Background Homing and differentiation of stem cells is a necessary step in achieving implant osseointegration. However, the specific role and mechanism about stem cells in the osseointegration process were rarely reported. Rencently, LepR ⁺ cells were identified as crucial skeletal stem cells in the long bone and alveolar bone, which participated homeostasis maintenance and damage repair.

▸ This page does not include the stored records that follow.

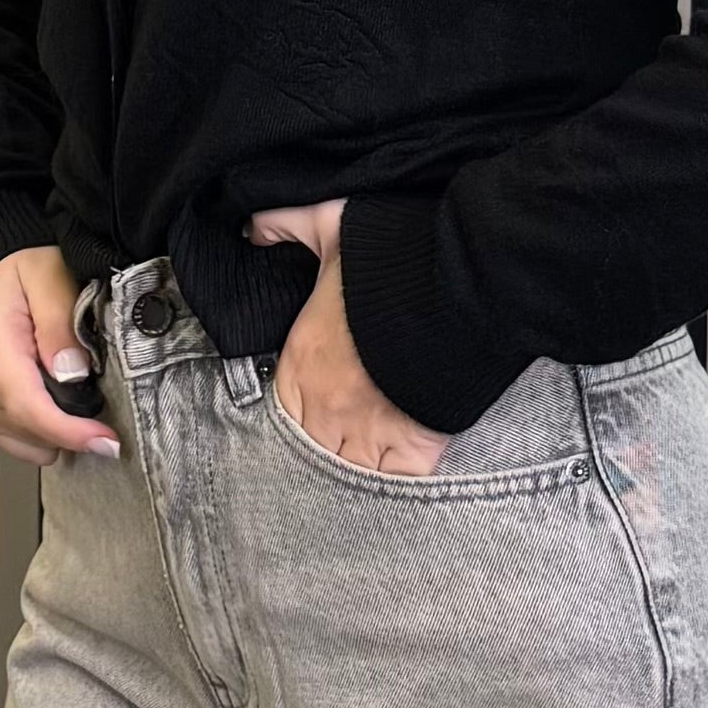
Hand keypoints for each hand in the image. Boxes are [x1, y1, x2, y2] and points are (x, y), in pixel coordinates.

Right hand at [0, 241, 123, 460]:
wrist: (1, 278)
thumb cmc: (26, 274)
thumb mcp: (52, 275)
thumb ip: (60, 322)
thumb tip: (71, 372)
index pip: (26, 403)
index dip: (68, 430)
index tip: (105, 439)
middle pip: (30, 429)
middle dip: (74, 426)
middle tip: (103, 396)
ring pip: (29, 442)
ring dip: (60, 428)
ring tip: (72, 388)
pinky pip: (20, 444)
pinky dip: (45, 433)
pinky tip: (56, 402)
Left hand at [245, 197, 452, 477]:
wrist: (453, 281)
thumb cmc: (388, 257)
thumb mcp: (326, 222)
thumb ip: (284, 224)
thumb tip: (254, 228)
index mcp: (302, 365)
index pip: (282, 413)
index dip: (297, 420)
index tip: (315, 417)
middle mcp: (327, 408)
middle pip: (312, 451)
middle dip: (325, 450)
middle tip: (343, 444)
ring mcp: (369, 433)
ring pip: (348, 472)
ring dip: (355, 470)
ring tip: (367, 467)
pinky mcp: (414, 446)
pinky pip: (395, 482)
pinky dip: (395, 484)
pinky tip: (396, 481)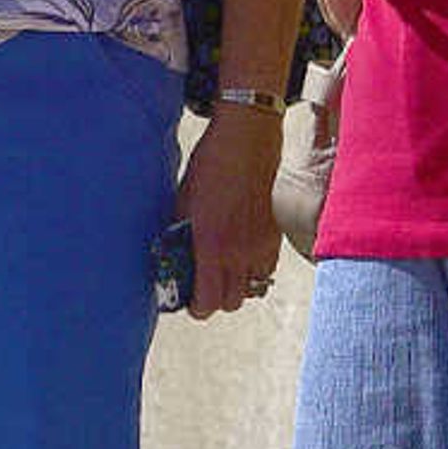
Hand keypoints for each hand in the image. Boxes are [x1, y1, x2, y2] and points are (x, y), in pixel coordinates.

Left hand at [169, 109, 284, 320]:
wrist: (246, 141)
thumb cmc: (209, 167)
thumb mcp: (183, 202)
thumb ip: (179, 234)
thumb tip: (172, 255)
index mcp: (211, 245)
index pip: (208, 302)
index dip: (197, 307)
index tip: (190, 301)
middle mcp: (239, 252)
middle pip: (231, 302)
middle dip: (216, 299)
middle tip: (204, 285)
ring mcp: (261, 245)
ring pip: (252, 288)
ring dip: (237, 285)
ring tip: (224, 269)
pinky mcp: (275, 234)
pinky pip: (267, 268)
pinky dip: (255, 269)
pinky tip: (242, 254)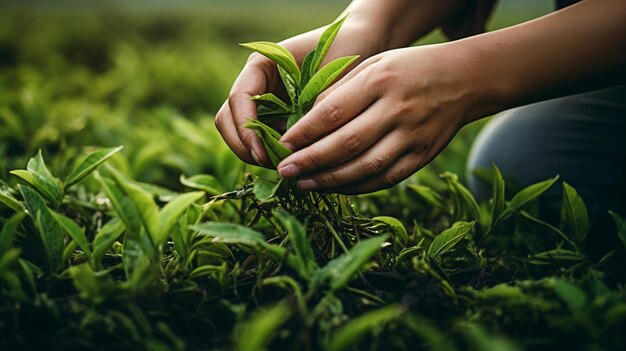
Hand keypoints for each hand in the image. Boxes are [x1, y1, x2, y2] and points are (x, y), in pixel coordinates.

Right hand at [215, 22, 381, 166]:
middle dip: (246, 147)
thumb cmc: (344, 51)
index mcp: (262, 64)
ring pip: (240, 132)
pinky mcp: (274, 116)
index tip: (263, 155)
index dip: (246, 130)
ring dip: (257, 152)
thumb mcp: (328, 78)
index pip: (238, 98)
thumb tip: (293, 147)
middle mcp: (256, 82)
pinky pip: (261, 138)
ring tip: (286, 164)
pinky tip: (294, 158)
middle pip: (229, 119)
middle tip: (274, 166)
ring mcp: (262, 100)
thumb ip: (309, 108)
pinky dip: (270, 152)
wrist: (358, 43)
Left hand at [277, 44, 484, 193]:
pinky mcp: (422, 156)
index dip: (304, 132)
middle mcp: (397, 110)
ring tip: (304, 184)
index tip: (282, 144)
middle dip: (310, 161)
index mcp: (380, 81)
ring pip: (365, 167)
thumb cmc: (408, 69)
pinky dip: (357, 188)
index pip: (333, 111)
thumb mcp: (374, 65)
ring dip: (330, 181)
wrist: (464, 80)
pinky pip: (385, 179)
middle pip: (346, 144)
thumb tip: (305, 124)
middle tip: (284, 171)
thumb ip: (341, 91)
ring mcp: (412, 136)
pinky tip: (335, 189)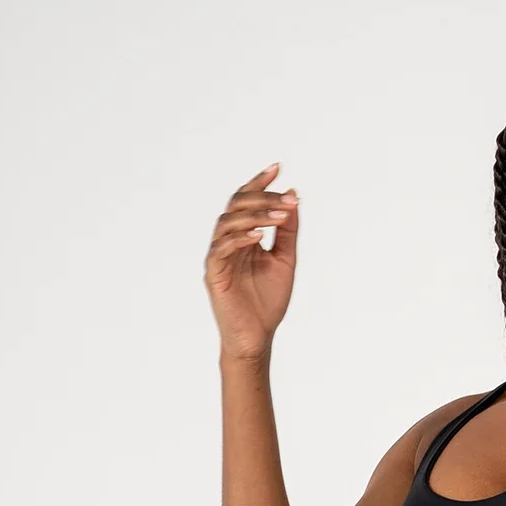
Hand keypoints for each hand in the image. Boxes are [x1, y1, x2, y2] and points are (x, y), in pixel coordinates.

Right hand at [205, 163, 298, 358]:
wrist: (258, 337)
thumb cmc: (268, 301)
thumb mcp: (285, 260)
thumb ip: (288, 230)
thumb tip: (292, 196)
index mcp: (244, 235)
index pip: (247, 200)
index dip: (260, 182)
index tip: (278, 167)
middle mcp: (228, 241)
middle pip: (236, 205)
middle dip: (261, 198)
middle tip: (285, 199)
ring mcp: (219, 255)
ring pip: (228, 222)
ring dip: (254, 216)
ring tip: (278, 217)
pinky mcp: (214, 273)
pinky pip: (221, 248)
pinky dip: (240, 239)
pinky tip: (260, 236)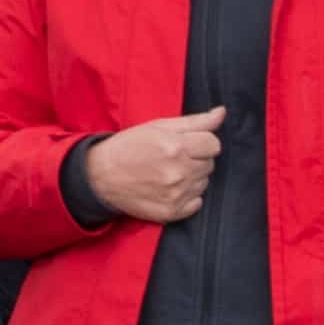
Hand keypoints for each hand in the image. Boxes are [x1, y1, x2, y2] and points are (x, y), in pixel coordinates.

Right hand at [86, 108, 228, 224]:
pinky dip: (188, 196)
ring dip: (192, 177)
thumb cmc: (130, 146)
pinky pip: (196, 203)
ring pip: (204, 183)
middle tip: (174, 157)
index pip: (213, 144)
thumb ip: (195, 121)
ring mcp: (175, 195)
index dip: (202, 141)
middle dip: (196, 158)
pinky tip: (170, 188)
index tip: (187, 143)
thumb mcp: (159, 126)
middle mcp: (178, 172)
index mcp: (176, 147)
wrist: (101, 175)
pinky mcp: (171, 212)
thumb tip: (222, 113)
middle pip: (210, 164)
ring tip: (169, 172)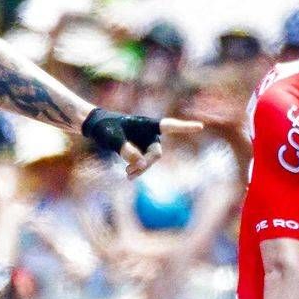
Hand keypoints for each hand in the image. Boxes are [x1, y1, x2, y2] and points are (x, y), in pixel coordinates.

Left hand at [79, 108, 203, 176]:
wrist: (98, 127)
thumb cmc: (106, 128)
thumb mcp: (113, 139)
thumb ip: (127, 150)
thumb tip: (141, 163)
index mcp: (147, 124)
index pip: (169, 126)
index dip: (185, 127)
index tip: (200, 126)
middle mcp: (151, 133)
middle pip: (156, 152)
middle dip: (146, 163)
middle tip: (129, 172)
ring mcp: (147, 142)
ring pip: (151, 160)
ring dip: (141, 168)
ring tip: (127, 174)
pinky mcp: (141, 149)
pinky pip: (144, 162)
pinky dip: (138, 168)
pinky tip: (129, 174)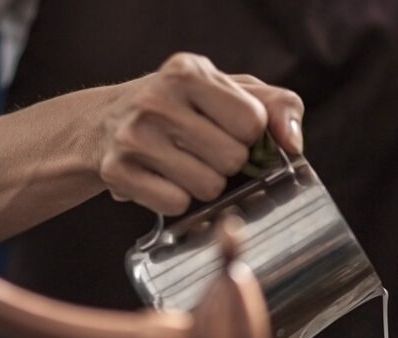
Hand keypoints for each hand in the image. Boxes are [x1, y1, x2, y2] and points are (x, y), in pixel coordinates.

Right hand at [98, 53, 303, 214]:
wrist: (104, 123)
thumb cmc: (183, 107)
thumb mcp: (229, 91)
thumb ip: (277, 106)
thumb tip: (293, 144)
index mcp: (189, 71)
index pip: (252, 122)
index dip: (249, 134)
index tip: (228, 128)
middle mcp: (157, 99)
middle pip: (233, 159)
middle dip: (228, 162)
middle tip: (203, 149)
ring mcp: (133, 136)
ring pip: (208, 186)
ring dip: (204, 183)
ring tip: (183, 163)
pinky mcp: (118, 172)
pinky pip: (176, 205)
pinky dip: (176, 200)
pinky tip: (162, 179)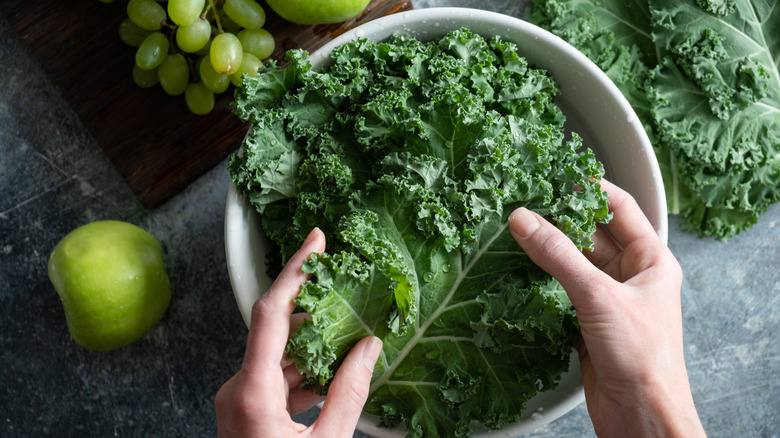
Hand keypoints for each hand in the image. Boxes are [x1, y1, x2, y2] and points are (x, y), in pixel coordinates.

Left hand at [215, 228, 382, 437]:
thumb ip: (351, 392)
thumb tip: (371, 348)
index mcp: (252, 392)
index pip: (270, 312)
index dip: (295, 270)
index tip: (316, 239)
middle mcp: (236, 389)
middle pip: (276, 332)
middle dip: (315, 314)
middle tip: (350, 298)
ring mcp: (236, 400)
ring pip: (277, 357)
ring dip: (312, 348)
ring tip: (351, 341)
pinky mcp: (242, 410)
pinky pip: (274, 378)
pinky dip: (303, 372)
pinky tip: (332, 376)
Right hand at [508, 180, 705, 437]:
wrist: (640, 416)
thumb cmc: (644, 358)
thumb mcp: (598, 295)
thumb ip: (558, 255)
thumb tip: (524, 220)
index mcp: (651, 261)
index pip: (620, 208)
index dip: (590, 188)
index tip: (557, 176)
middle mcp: (631, 277)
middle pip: (591, 235)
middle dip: (560, 219)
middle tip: (526, 203)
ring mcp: (608, 300)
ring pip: (572, 264)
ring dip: (547, 251)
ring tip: (515, 232)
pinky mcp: (588, 323)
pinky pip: (561, 291)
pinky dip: (541, 282)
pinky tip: (519, 273)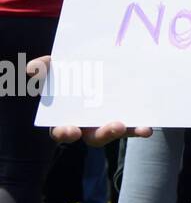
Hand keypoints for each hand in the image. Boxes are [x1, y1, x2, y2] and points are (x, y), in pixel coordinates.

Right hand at [25, 56, 152, 146]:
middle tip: (115, 126)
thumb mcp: (55, 68)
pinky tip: (148, 128)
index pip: (62, 132)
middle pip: (95, 138)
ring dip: (127, 132)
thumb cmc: (69, 71)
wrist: (99, 65)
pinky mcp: (126, 118)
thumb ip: (43, 68)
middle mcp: (88, 125)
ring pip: (116, 133)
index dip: (65, 133)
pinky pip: (133, 127)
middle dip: (104, 134)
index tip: (71, 130)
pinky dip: (140, 129)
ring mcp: (107, 122)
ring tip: (140, 128)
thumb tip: (32, 69)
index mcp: (67, 118)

As one of the indispensable trace elements in the human body, Mg ²⁺ were proved to promote vascularized bone regeneration. Here, by combining tissue clearing technique and immunofluorescent mice, we proved that Mg ²⁺ promoted implant osseointegration by regulating LepR ⁺ stem cells aggregation and differentiation at the implant-bone interface in vivo and provided a new perspective to promote the study of implant research. Purpose The aim of the study was to explore the effects of Mg ²⁺ in promoting implant osseointegration in the alveolar bone. Methods The cell proliferation and osteogenic differentiation were performed to screening the optimal Mg ²⁺ concentration for MC3T3-E1 osteoblasts. Then the optimal Mg ²⁺ was loaded on a self-designed SLA implant hydrothermally. Characterization and bio-compatibility of materials were detected. In vivo, combining the PEGASOS with LepR-Cre;tdTomato;Col2.3-GFP mice, we traced the LepR positive ( LepR ⁺ ) stem cells aggregation and differentiation at the implant-bone interface. Results 5mM Mg ²⁺ was screened to be the optimal concentration for MC3T3-E1 osteoblasts. EDS and XRF proved that Mg ²⁺ was successfully corroborated onto the implants. Further detection confirmed the better stretching and proliferatio of Mg-coating implants. 3-D imaging revealed that Mg-coating implants facilitated LepR ⁺ cells aggregation and differentiation to Col2.3-GFP ⁺ cells. Conclusion Mg ²⁺ promoted osseointegration around implants by facilitating the LepR ⁺ cells accumulation and osteogenic differentiation.